> [WHAT THE TASK REQUIRES]: Please convert the stretch of lines from the one containing "HeLa, HeLa (TNF-a), Jurkat, Jurkat" through the one containing "What is the total" into a Markdown table with columns named Row and Text, numbering each row and omitting blank lines.

> [Data entries]:
=== Begin Enclosure ===

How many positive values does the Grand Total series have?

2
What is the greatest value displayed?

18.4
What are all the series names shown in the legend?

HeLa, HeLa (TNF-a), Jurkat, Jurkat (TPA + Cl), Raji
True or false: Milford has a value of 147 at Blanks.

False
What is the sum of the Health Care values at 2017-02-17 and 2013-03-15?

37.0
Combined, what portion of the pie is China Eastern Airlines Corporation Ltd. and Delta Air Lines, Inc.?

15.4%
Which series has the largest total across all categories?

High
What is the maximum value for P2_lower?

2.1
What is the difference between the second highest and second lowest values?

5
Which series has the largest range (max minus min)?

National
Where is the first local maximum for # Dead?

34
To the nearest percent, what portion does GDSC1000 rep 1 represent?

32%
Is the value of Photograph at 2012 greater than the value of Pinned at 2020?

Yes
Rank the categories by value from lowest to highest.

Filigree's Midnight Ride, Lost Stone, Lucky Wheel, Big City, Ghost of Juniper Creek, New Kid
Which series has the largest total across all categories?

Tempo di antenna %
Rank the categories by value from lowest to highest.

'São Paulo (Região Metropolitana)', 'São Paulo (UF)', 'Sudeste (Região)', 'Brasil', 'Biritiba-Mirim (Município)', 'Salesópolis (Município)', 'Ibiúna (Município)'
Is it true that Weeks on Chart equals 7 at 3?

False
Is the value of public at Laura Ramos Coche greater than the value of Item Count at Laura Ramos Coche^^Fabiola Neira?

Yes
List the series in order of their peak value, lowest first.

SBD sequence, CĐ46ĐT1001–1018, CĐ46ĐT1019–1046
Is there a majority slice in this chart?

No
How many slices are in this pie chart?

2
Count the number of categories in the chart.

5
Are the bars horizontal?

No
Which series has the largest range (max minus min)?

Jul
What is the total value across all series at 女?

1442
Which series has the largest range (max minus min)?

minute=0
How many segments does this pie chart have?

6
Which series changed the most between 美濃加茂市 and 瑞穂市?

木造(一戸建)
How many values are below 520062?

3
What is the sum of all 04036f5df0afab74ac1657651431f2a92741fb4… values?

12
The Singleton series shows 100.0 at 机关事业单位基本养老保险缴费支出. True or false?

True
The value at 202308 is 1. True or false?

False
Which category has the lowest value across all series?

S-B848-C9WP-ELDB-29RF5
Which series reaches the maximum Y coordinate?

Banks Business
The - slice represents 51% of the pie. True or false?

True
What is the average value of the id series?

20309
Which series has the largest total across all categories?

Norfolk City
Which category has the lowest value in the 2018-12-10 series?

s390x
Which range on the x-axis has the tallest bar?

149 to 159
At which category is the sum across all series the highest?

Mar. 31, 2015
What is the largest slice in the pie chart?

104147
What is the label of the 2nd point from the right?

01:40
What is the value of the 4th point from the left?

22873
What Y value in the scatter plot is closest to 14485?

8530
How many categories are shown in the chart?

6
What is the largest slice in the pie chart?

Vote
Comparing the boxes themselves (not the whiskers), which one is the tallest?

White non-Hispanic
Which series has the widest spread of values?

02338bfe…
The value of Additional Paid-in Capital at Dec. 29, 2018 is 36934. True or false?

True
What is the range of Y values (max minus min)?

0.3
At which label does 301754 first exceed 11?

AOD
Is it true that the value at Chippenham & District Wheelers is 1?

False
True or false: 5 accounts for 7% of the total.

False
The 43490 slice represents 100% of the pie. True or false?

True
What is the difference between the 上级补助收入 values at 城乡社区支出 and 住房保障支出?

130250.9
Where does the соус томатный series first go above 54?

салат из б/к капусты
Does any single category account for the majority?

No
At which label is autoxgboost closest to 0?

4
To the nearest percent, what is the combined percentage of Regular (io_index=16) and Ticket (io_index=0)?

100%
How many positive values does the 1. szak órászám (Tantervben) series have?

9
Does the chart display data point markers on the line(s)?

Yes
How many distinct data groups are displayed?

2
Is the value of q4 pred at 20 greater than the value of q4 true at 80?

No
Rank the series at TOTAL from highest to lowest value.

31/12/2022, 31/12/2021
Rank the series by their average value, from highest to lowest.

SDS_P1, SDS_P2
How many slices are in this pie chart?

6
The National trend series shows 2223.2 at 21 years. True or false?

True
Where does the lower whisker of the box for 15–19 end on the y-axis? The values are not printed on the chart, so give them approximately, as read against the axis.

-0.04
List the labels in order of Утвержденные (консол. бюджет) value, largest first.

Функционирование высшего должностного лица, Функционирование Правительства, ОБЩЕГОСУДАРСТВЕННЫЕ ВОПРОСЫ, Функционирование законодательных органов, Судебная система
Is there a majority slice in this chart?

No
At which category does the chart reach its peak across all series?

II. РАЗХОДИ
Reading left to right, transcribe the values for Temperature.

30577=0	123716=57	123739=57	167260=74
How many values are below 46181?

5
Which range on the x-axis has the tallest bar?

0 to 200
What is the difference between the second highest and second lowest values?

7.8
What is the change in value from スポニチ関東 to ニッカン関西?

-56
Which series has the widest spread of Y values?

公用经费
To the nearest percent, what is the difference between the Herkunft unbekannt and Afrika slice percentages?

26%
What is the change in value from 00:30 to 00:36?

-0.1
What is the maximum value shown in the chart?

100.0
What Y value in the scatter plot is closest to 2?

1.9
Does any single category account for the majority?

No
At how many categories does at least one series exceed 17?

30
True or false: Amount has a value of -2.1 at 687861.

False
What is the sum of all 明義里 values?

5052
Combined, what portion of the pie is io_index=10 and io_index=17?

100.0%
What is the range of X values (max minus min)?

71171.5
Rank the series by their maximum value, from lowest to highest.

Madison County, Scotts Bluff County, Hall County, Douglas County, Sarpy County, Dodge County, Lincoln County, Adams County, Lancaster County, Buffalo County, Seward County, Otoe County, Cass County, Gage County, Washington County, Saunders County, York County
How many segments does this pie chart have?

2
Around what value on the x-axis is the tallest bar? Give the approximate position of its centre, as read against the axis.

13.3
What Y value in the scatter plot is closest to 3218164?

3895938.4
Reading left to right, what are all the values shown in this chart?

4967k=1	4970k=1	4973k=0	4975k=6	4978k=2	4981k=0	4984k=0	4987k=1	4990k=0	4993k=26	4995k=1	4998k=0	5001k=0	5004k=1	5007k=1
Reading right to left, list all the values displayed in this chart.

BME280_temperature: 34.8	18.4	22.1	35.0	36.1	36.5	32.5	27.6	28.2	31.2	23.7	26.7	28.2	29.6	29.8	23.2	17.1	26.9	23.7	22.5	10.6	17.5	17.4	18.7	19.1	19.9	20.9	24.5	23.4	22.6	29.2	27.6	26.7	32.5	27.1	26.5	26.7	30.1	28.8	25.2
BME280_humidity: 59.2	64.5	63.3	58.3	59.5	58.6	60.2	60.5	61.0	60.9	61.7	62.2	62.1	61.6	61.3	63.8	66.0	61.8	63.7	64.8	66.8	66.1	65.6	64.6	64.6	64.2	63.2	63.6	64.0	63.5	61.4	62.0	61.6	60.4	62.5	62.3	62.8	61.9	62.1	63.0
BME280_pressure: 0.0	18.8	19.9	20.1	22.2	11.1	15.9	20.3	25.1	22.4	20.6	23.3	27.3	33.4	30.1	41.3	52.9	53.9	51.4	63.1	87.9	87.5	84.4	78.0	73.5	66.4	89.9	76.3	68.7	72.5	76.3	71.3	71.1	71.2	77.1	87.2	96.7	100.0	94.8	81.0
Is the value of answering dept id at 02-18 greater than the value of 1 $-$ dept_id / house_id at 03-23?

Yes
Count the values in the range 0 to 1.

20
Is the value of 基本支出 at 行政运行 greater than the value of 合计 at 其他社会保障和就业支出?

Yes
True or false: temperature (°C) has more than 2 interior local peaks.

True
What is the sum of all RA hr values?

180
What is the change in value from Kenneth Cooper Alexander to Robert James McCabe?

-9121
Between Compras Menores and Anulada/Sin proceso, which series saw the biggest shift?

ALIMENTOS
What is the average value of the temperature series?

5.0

=== End Enclosure ===

> [EXERCISE RESPONSE]:
| Row | Text |
|---|---|
| 1 | HeLa, HeLa (TNF-a), Jurkat, Jurkat (TPA + Cl), Raji |
| 2 | True or false: Milford has a value of 147 at Blanks. |
| 3 | False |
| 4 | What is the sum of the Health Care values at 2017-02-17 and 2013-03-15? |
| 5 | 37.0 |
| 6 | Combined, what portion of the pie is China Eastern Airlines Corporation Ltd. and Delta Air Lines, Inc.? |
| 7 | 15.4% |
| 8 | Which series has the largest total across all categories? |
| 9 | High |
| 10 | What is the maximum value for P2_lower? |
| 11 | 2.1 |
| 12 | What is the difference between the second highest and second lowest values? |
| 13 | 5 |
| 14 | Which series has the largest range (max minus min)? |
| 15 | National |
| 16 | Where is the first local maximum for # Dead? |
| 17 | 34 |
| 18 | To the nearest percent, what portion does GDSC1000 rep 1 represent? |
| 19 | 32% |
| 20 | Is the value of Photograph at 2012 greater than the value of Pinned at 2020? |
| 21 | Yes |
| 22 | Rank the categories by value from lowest to highest. |
| 23 | Filigree's Midnight Ride, Lost Stone, Lucky Wheel, Big City, Ghost of Juniper Creek, New Kid |
| 24 | Which series has the largest total across all categories? |
| 25 | Tempo di antenna % |
| 26 | Rank the categories by value from lowest to highest. |
| 27 | 'São Paulo (Região Metropolitana)', 'São Paulo (UF)', 'Sudeste (Região)', 'Brasil', 'Biritiba-Mirim (Município)', 'Salesópolis (Município)', 'Ibiúna (Município)' |
| 28 | Is it true that Weeks on Chart equals 7 at 3? |
| 29 | False |
| 30 | Is the value of public at Laura Ramos Coche greater than the value of Item Count at Laura Ramos Coche^^Fabiola Neira? |
| 31 | Yes |
| 32 | List the series in order of their peak value, lowest first. |
| 33 | SBD sequence, CĐ46ĐT1001–1018, CĐ46ĐT1019–1046 |
| 34 | Is there a majority slice in this chart? |
| 35 | No |
| 36 | How many slices are in this pie chart? |
| 37 | 2 |
| 38 | Count the number of categories in the chart. |
| 39 | 5 |
| 40 | Are the bars horizontal? |
| 41 | No |
| 42 | Which series has the largest range (max minus min)? |
| 43 | Jul |
| 44 | What is the total value across all series at 女? |